Legault facing young people | The Press

If François Legault has a strong mandate, it is not thanks to young people. Barely a fifth of them supported him before the election campaign.


His inaugural speech shows the path that remains to be covered in two files that will affect them: the environment and French. Issues where Mr. Legault has disappointed or has not yet convinced.

For any government, the economy and health are the big pieces. But with the Coalition avenir Québec (CAQ), there is no mystery. In health, Minister Christian Dubé has already tabled his vast reform project. And in economics, Eric Girard is busy implementing electoral commitments, one check at a time.

The labor shortage complicates the work of the entire state, particularly in education. But again, the solution is known.

Working conditions should be improved and, where possible, workers trained, requalified or repatriated.

If we are looking for an element of novelty in this discourse, a foretaste of the perils to come, it lies elsewhere.

After his election in 2018, Mr. Legault recognized that the environment was in his blind spot. Four years later, he only half sees it.

The current plan only achieves half of the promised reductions in greenhouse gas emissions. Mr. Legault often reduces the subject to an economic opportunity for green growth.

However, the economy and the environment do not always go together. Sometimes you have to choose. And some issues, such as biodiversity, do not enrich us if we think only of numbers.

The network of protected areas will be extended and a Blue Water Fund will be created, announced Mr. Legault. The Saguenay–St. Lawrence Marine Park should also soon be expanded. But elsewhere, progress has been modest.

Since the beginning of the CAQ reign in 2018, the committee which designates threatened or vulnerable species has not met once. On the eve of COP15, this is not a pretty business card.

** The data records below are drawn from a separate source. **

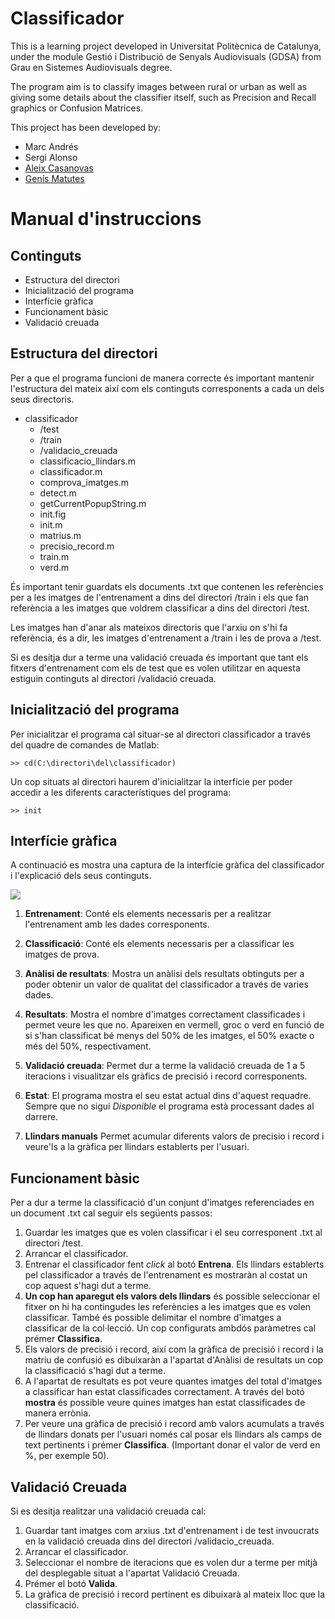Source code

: Classificador
=============

This is a learning project developed in Universitat Politècnica de Catalunya, 
under the module Gestió i Distribució de Senyals Audiovisuals (GDSA) from Grau en Sistemes Audiovisuals degree.

The program aim is to classify images between rural or urban as well as giving some details about
the classifier itself, such as Precision and Recall graphics or Confusion Matrices.

This project has been developed by:
- Marc Andrés
- Sergi Alonso
- [Aleix Casanovas](http://github.com/aleics)
- [Genís Matutes](http://github.com/dor3nz)

Manual d'instruccions
=====================

Continguts
----------
- Estructura del directori
- Inicialització del programa
- Interfície gràfica
- Funcionament bàsic
- Validació creuada

Estructura del directori
------------------------
Per a que el programa funcioni de manera correcte és important mantenir
l'estructura del mateix així com els continguts corresponents a cada un dels
seus directoris.

- classificador
    - /test
    - /train
    - /validacio_creuada
    - classificacio_llindars.m
    - classificador.m
    - comprova_imatges.m
    - detect.m
    - getCurrentPopupString.m
    - init.fig
    - init.m
    - matrius.m
    - precisio_record.m
    - train.m
    - verd.m

És important tenir guardats els documents .txt que contenen les referències per
a les imatges de l'entrenament a dins del directori /train i els que fan
referència a les imatges que voldrem classificar a dins del directori /test.

Les imatges han d'anar als mateixos directoris que l'arxiu on s'hi fa
referència, és a dir, les imatges d'entrenament a /train i les de prova a
/test.

Si es desitja dur a terme una validació creuada és important que tant els
fitxers d'entrenament com els de test que es volen utilitzar en aquesta
estiguin continguts al directori /validació creuada.

Inicialització del programa
---------------------------
Per inicialitzar el programa cal situar-se al directori classificador a través
del quadre de comandes de Matlab:

    >> cd(C:\directori\del\classificador)

Un cop situats al directori haurem d'inicialitzar la interfície per poder
accedir a les diferents característiques del programa:

    >> init

Interfície gràfica
------------------
A continuació es mostra una captura de la interfície gràfica del classificador
i l'explicació dels seus continguts.

![](http://img.photobucket.com/albums/v488/karneater/ui_zps7f0454fa.png)

1. **Entrenament**:
Conté els elements necessaris per a realitzar l'entrenament amb les dades
corresponents.

2. **Classificació**:
Conté els elements necessaris per a classificar les imatges de prova.

3. **Anàlisi de resultats**:
Mostra un anàlisi dels resultats obtinguts per a poder obtenir un valor de
qualitat del classificador a través de varies dades.

4. **Resultats**:
Mostra el nombre d'imatges correctament classificades i permet veure les que
no. Apareixen en vermell, groc o verd en funció de si s'han classificat bé
menys del 50% de les imatges, el 50% exacte o més del 50%, respectivament.

5. **Validació creuada**:
Permet dur a terme la validació creuada de 1 a 5 iteracions i visualitzar els
gràfics de precisió i record corresponents.

6. **Estat**:
El programa mostra el seu estat actual dins d'aquest requadre. Sempre que no
sigui _Disponible_ el programa està processant dades al darrere.

7. **Llindars manuals**
Permet acumular diferents valors de precisio i record i veure'ls a la gràfica
per llindars establerts per l'usuari.

Funcionament bàsic
------------------
Per a dur a terme la classificació d'un conjunt d'imatges referenciades en un
document .txt cal seguir els següents passos:

1. Guardar les imatges que es volen classificar i el seu corresponent .txt al
   directori /test.
2. Arrancar el classificador.
3. Entrenar el classificador fent _click_ al botó **Entrena**. Els llindars
   establerts pel classificador a través de l'entrenament es mostraràn al
   costat un cop aquest s'hagi dut a terme.
4. **Un cop han aparegut els valors dels llindars** és possible seleccionar el
   fitxer on hi ha contingudes les referències a les imatges que es volen
   classificar. També és possible delimitar el nombre d'imatges a classificar
   de la col·lecció. Un cop configurats ambdós paràmetres cal prémer
   **Classifica**.
5. Els valors de precisió i record, així com la gràfica de precisió i record i
   la matriu de confusió es dibuixaràn a l'apartat d'Anàlisi de resultats un
   cop la classificació s'hagi dut a terme.
6. A l'apartat de resultats es pot veure quantes imatges del total d'imatges a
   classificar han estat classificades correctament. A través del botó **mostra**
   és possible veure quines imatges han estat classificades de manera errònia.
7. Per veure una gràfica de precisió i record amb valors acumulats a través de
   llindars donats per l'usuari només cal posar els llindars als camps de text
   pertinents i prémer **Classifica**. (Important donar el valor de verd en %,
   per exemple 50).

Validació Creuada
-----------------
Si es desitja realitzar una validació creuada cal:

1. Guardar tant imatges com arxius .txt d'entrenament i de test invoucrats en
   la validació creuada dins del directori /validacio_creuada.
2. Arrancar el classificador.
3. Seleccionar el nombre de iteracions que es volen dur a terme per mitjà del
   desplegable situat a l'apartat Validació Creuada.
4. Prémer el botó **Valida**.
5. La gràfica de precisió i record pertinent es dibuixarà al mateix lloc que la
   classificació.
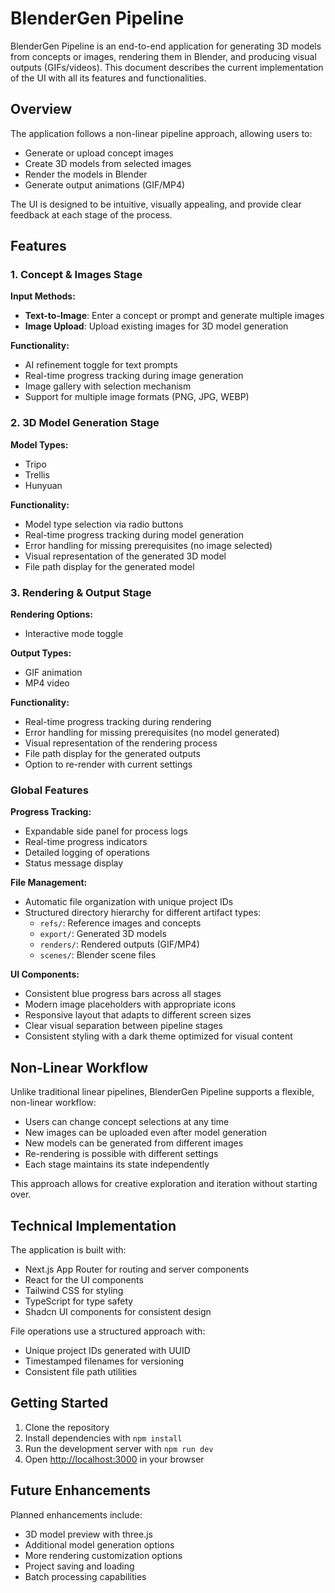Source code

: # BlenderGen Pipeline

BlenderGen Pipeline is an end-to-end application for generating 3D models from concepts or images, rendering them in Blender, and producing visual outputs (GIFs/videos). This document describes the current implementation of the UI with all its features and functionalities.

## Overview

The application follows a non-linear pipeline approach, allowing users to:
- Generate or upload concept images
- Create 3D models from selected images
- Render the models in Blender
- Generate output animations (GIF/MP4)

The UI is designed to be intuitive, visually appealing, and provide clear feedback at each stage of the process.

## Features

### 1. Concept & Images Stage

**Input Methods:**
- **Text-to-Image**: Enter a concept or prompt and generate multiple images
- **Image Upload**: Upload existing images for 3D model generation

**Functionality:**
- AI refinement toggle for text prompts
- Real-time progress tracking during image generation
- Image gallery with selection mechanism
- Support for multiple image formats (PNG, JPG, WEBP)

### 2. 3D Model Generation Stage

**Model Types:**
- Tripo
- Trellis
- Hunyuan

**Functionality:**
- Model type selection via radio buttons
- Real-time progress tracking during model generation
- Error handling for missing prerequisites (no image selected)
- Visual representation of the generated 3D model
- File path display for the generated model

### 3. Rendering & Output Stage

**Rendering Options:**
- Interactive mode toggle

**Output Types:**
- GIF animation
- MP4 video

**Functionality:**
- Real-time progress tracking during rendering
- Error handling for missing prerequisites (no model generated)
- Visual representation of the rendering process
- File path display for the generated outputs
- Option to re-render with current settings

### Global Features

**Progress Tracking:**
- Expandable side panel for process logs
- Real-time progress indicators
- Detailed logging of operations
- Status message display

**File Management:**
- Automatic file organization with unique project IDs
- Structured directory hierarchy for different artifact types:
  - `refs/`: Reference images and concepts
  - `export/`: Generated 3D models
  - `renders/`: Rendered outputs (GIF/MP4)
  - `scenes/`: Blender scene files

**UI Components:**
- Consistent blue progress bars across all stages
- Modern image placeholders with appropriate icons
- Responsive layout that adapts to different screen sizes
- Clear visual separation between pipeline stages
- Consistent styling with a dark theme optimized for visual content

## Non-Linear Workflow

Unlike traditional linear pipelines, BlenderGen Pipeline supports a flexible, non-linear workflow:

- Users can change concept selections at any time
- New images can be uploaded even after model generation
- New models can be generated from different images
- Re-rendering is possible with different settings
- Each stage maintains its state independently

This approach allows for creative exploration and iteration without starting over.

## Technical Implementation

The application is built with:
- Next.js App Router for routing and server components
- React for the UI components
- Tailwind CSS for styling
- TypeScript for type safety
- Shadcn UI components for consistent design

File operations use a structured approach with:
- Unique project IDs generated with UUID
- Timestamped filenames for versioning
- Consistent file path utilities

## Getting Started

1. Clone the repository
2. Install dependencies with `npm install`
3. Run the development server with `npm run dev`
4. Open [http://localhost:3000](http://localhost:3000) in your browser

## Future Enhancements

Planned enhancements include:
- 3D model preview with three.js
- Additional model generation options
- More rendering customization options
- Project saving and loading
- Batch processing capabilities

Mr. Legault mentioned “energy efficiency and sobriety”. With an apprehended deficit of at least 100 terawatt hours, it is necessary. It remains to be seen how it will get there.

Another source of concern: the fund that feeds the work in road transport and public transport is now in deficit, and the hole will widen. The Prime Minister does not dare reinforce the polluter pays principle for cars.

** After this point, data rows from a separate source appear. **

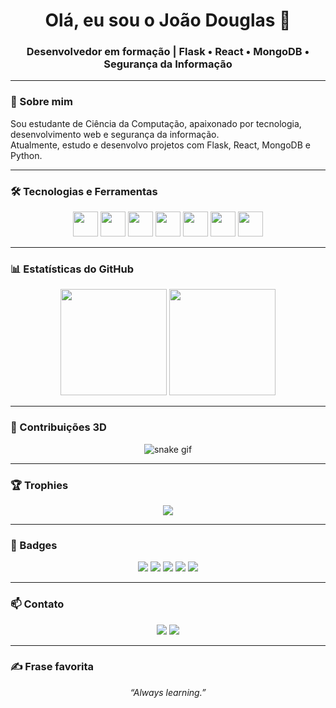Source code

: 
<h1 align="center">Olá, eu sou o João Douglas 👋</h1>
<h3 align="center">Desenvolvedor em formação | Flask • React • MongoDB • Segurança da Informação</h3>

---

### 🧠 Sobre mim
Sou estudante de Ciência da Computação, apaixonado por tecnologia, desenvolvimento web e segurança da informação.  
Atualmente, estudo e desenvolvo projetos com Flask, React, MongoDB e Python.

---

### 🛠️ Tecnologias e Ferramentas
<p align="center">
  <img src="https://cdn.jsdelivr.net/gh/devicons/devicon/icons/python/python-original.svg" width="40"/>
  <img src="https://cdn.jsdelivr.net/gh/devicons/devicon/icons/javascript/javascript-original.svg" width="40"/>
  <img src="https://cdn.jsdelivr.net/gh/devicons/devicon/icons/react/react-original.svg" width="40"/>
  <img src="https://cdn.jsdelivr.net/gh/devicons/devicon/icons/flask/flask-original.svg" width="40"/>
  <img src="https://cdn.jsdelivr.net/gh/devicons/devicon/icons/mongodb/mongodb-original.svg" width="40"/>
  <img src="https://cdn.jsdelivr.net/gh/devicons/devicon/icons/html5/html5-original.svg" width="40"/>
  <img src="https://cdn.jsdelivr.net/gh/devicons/devicon/icons/css3/css3-original.svg" width="40"/>
</p>

---

### 📊 Estatísticas do GitHub
<p align="center">
  <img src="https://github-readme-stats.vercel.app/api?username=jondidesu&show_icons=true&theme=tokyonight" height="170"/>
  <img src="https://github-readme-stats.vercel.app/api/top-langs/?username=jondidesu&layout=compact&theme=tokyonight" height="170"/>
</p>

---

### 🧬 Contribuições 3D
<p align="center">
  <img src="https://github.com/jondidesu/jondidesu/raw/output/github-contribution-grid-snake.svg" alt="snake gif" />
</p>

---

### 🏆 Trophies
<p align="center">
  <img src="https://github-profile-trophy.vercel.app/?username=jondidesu&theme=tokyonight&row=1&column=6" />
</p>

---

### 🚀 Badges
<p align="center">
  <img src="https://img.shields.io/badge/Flask-Expert-informational?style=flat&logo=flask&logoColor=white&color=2bbc8a" />
  <img src="https://img.shields.io/badge/React-Lover-blue?style=flat&logo=react" />
  <img src="https://img.shields.io/badge/MongoDB-Jedi-green?style=flat&logo=mongodb" />
  <img src="https://img.shields.io/badge/Security-Enthusiast-critical?style=flat&logo=protonvpn" />
  <img src="https://img.shields.io/github/followers/jondidesu?label=Seguidores&style=social" />
</p>

---

### 📫 Contato
<p align="center">
  <a href="mailto:joaodouglasdantas02b@gmail.com"><img src="https://img.shields.io/badge/-Gmail-red?style=flat&logo=Gmail&logoColor=white"/></a>
  <a href="https://www.linkedin.com/in/joão-douglas-dantas-a48a16247"><img src="https://img.shields.io/badge/-LinkedIn-blue?style=flat&logo=Linkedin&logoColor=white"/></a>
</p>

---

### ✍️ Frase favorita
<p align="center"><i>“Always learning.”</i></p>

He boasted, however, that he had reached a “certain consensus” with the third link – on the other side of the Blue Room, the oppositions laughed.

Without denying his target for 2030, Mr. Legault insists on carbon neutrality in 2050. It is both a necessity and a trap. This long-term schedule encourages us to take small steps, hoping that technological innovations will save us. However, climatologists are clear: the carbon sent into the atmosphere today will remain there for a long time, and in 2050, some damage will be irreparable.

The Prime Minister is right, Quebec is not a dunce. The rest of Canada pollutes twice as much per capita. But we are not a model either.

For lack of clarification, the green promises of the CAQ will not enthuse young people, and it is not their fault.

In French, the logic is different. Young people are not at the forefront of the battle to protect our common public language. But it is by thinking of them that Mr. Legault worries.

His “national awakening” may nevertheless be surprising. His reform of Bill 101 is not yet fully in effect – for example, Francisation Quebec will be officially created next year. And already, he recognizes that these efforts will be insufficient.

At least he seems to want to pick his fights better.

In immigration, he no longer insists so much that candidates for family reunification speak French. The effect would have been minimal for the language and dramatic for the individuals – a grandmother could not have found her family, on the pretext that at 80 she does not speak French.

Difficult, however, to know where the CAQ government is going. It is only next year that he will begin consultations to revise the immigration policy. By the end of the current mandate, almost all candidates may have to speak French to be selected. He is also thinking of increasing the number of foreign students – French-speaking or attending a French-speaking university, that remains to be seen. And finally, there are francization courses at work, which are underused.

The Canada-Quebec Agreement of 1992 is also scrutinized to verify how to require that the federal government welcome more temporary immigrants who master French.

There are many question marks that remain.

If Mr. Legault fails in his duty to protect the nation’s language, he will not forgive himself. And if he does not show himself up to the task in the environment, the young people will not forgive him either.